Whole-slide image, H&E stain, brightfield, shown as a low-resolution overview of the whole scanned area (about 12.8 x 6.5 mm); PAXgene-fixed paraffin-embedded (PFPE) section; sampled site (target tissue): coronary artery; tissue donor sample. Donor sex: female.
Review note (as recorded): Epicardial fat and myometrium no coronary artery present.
____
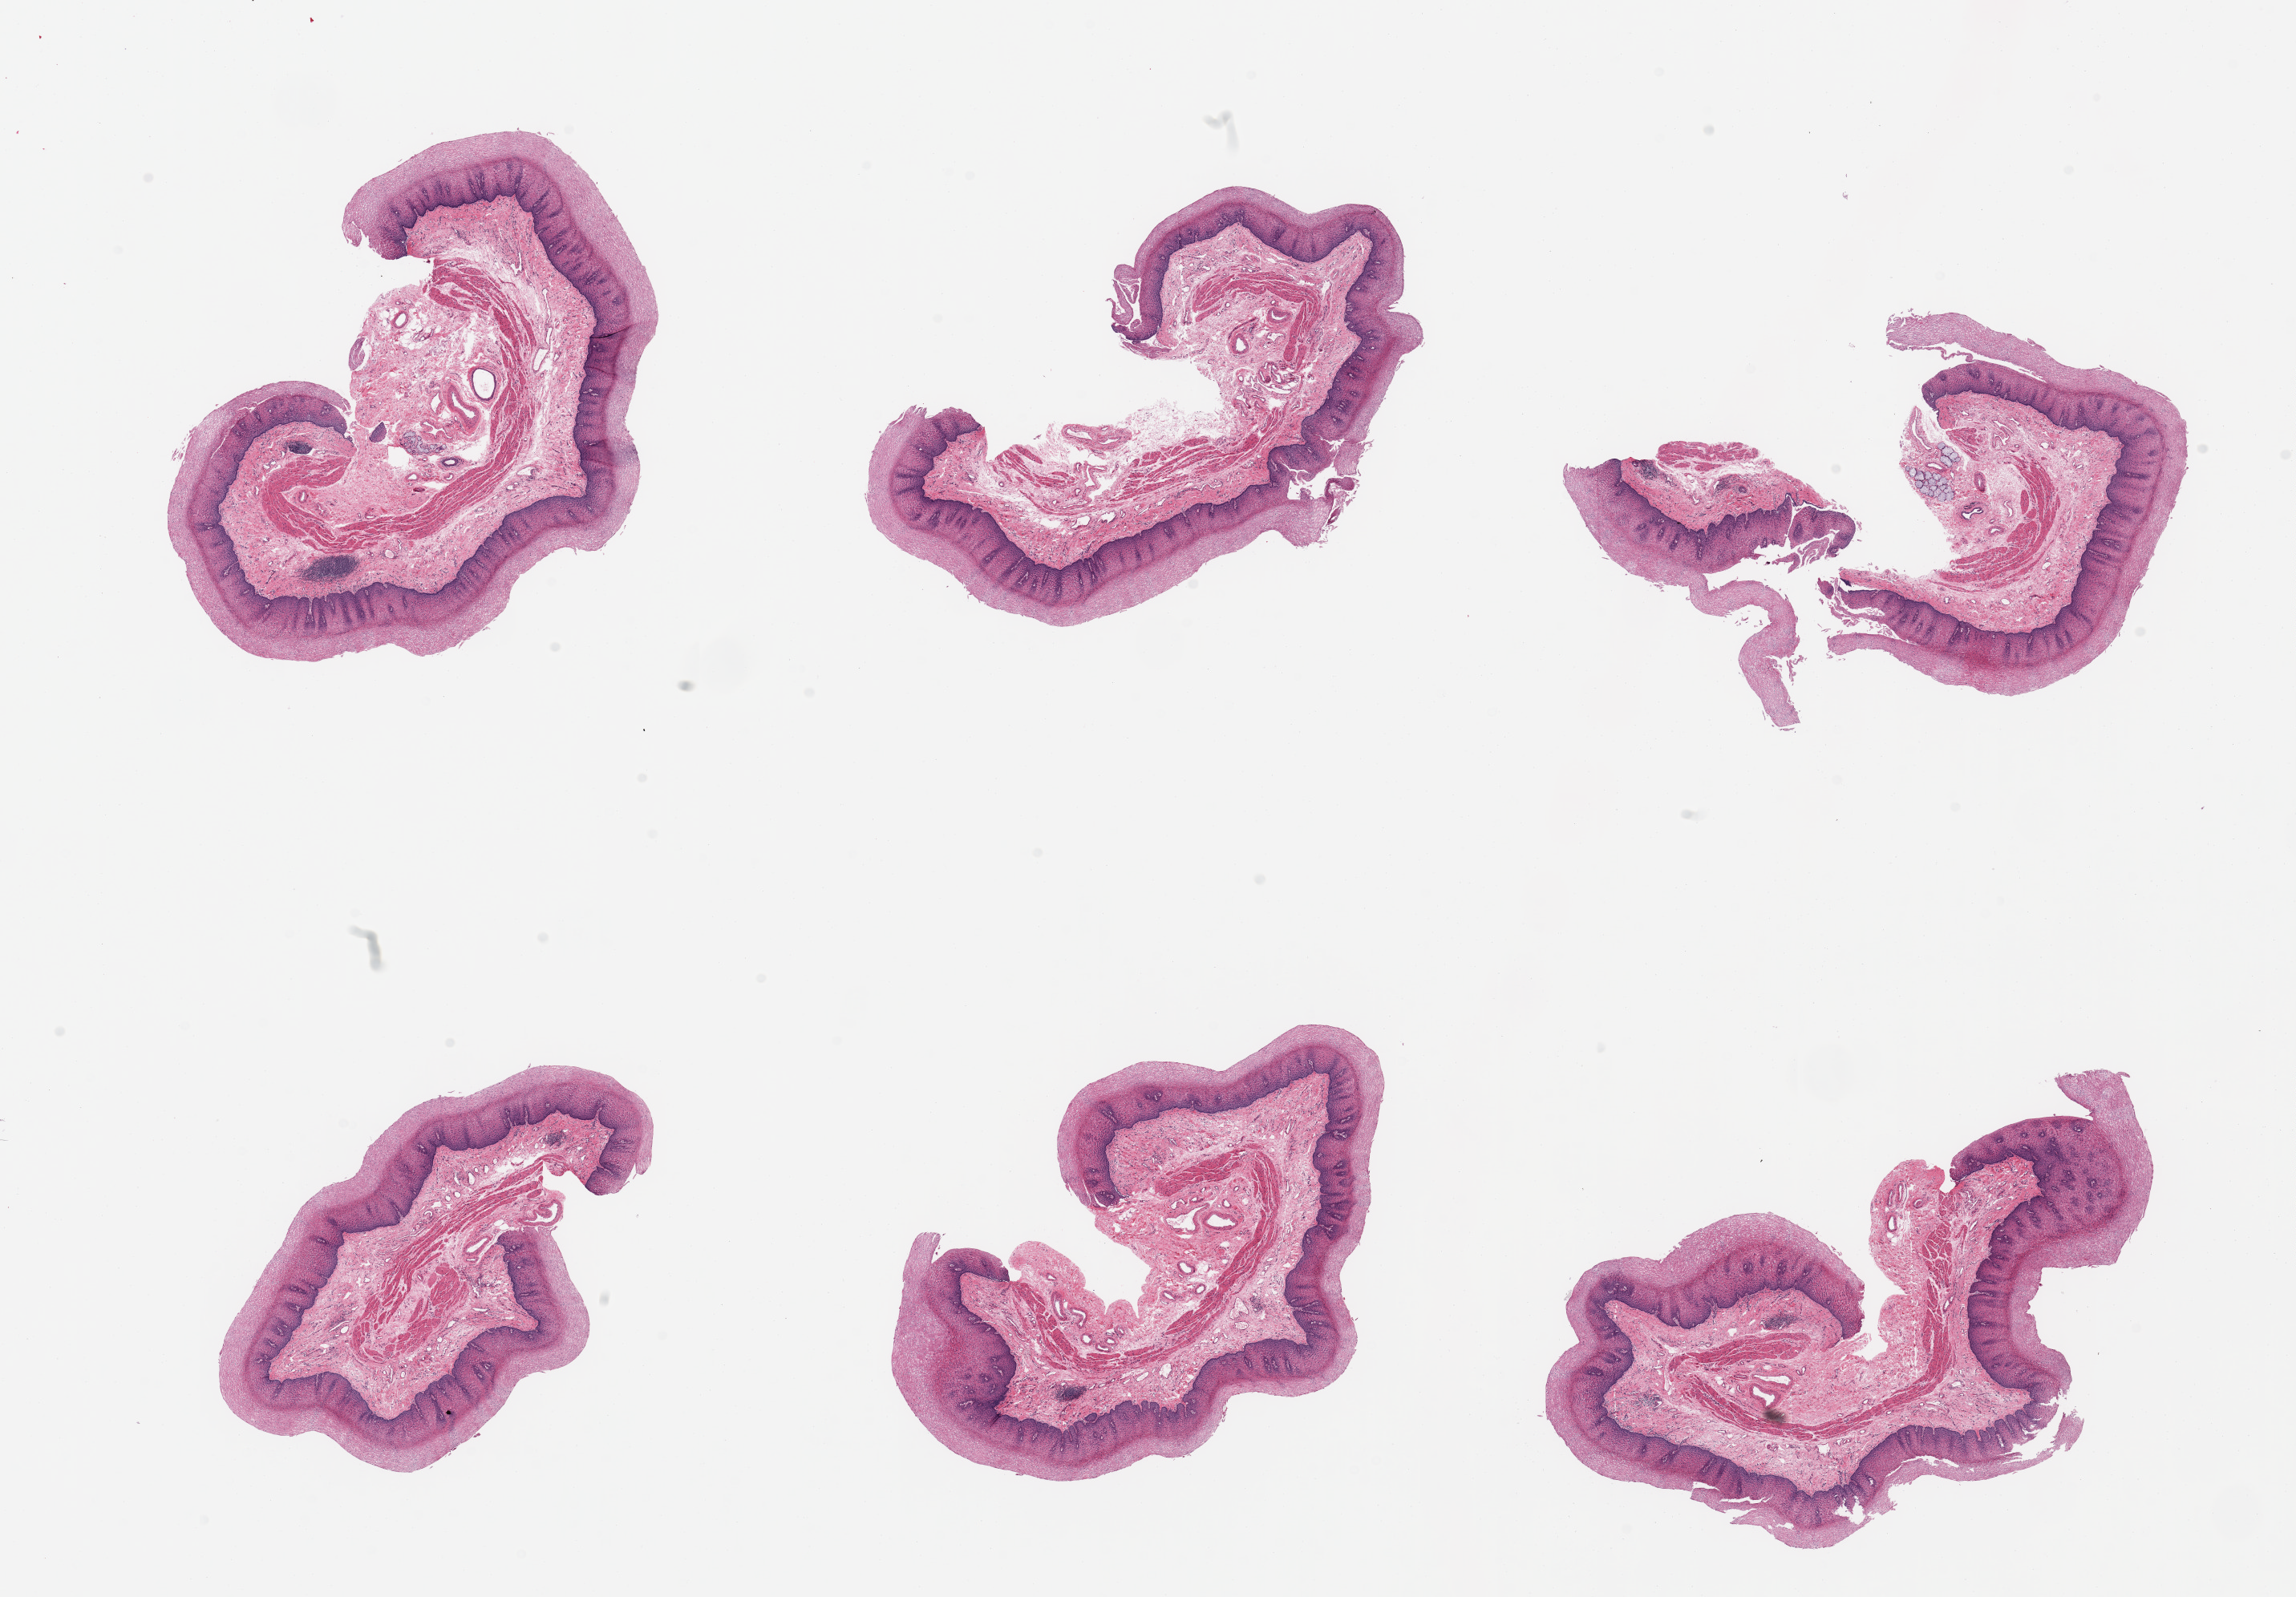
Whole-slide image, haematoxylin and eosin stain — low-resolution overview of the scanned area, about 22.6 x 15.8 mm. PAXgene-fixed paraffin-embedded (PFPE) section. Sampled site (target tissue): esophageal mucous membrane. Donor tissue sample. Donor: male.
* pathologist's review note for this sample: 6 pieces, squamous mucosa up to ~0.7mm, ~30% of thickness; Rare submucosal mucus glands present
____
- What to produce: The line above containing "Whole-slide image, H&E", the line containing "Review note (as", and every line between them are to be transcribed exactly; no other line is wanted.

- Solved problem:
Whole-slide image, H&E stain, brightfield, shown as a low-resolution overview of the whole scanned area (about 12.8 x 6.5 mm); PAXgene-fixed paraffin-embedded (PFPE) section; sampled site (target tissue): coronary artery; tissue donor sample. Donor sex: female.
Review note (as recorded): Epicardial fat and myometrium no coronary artery present.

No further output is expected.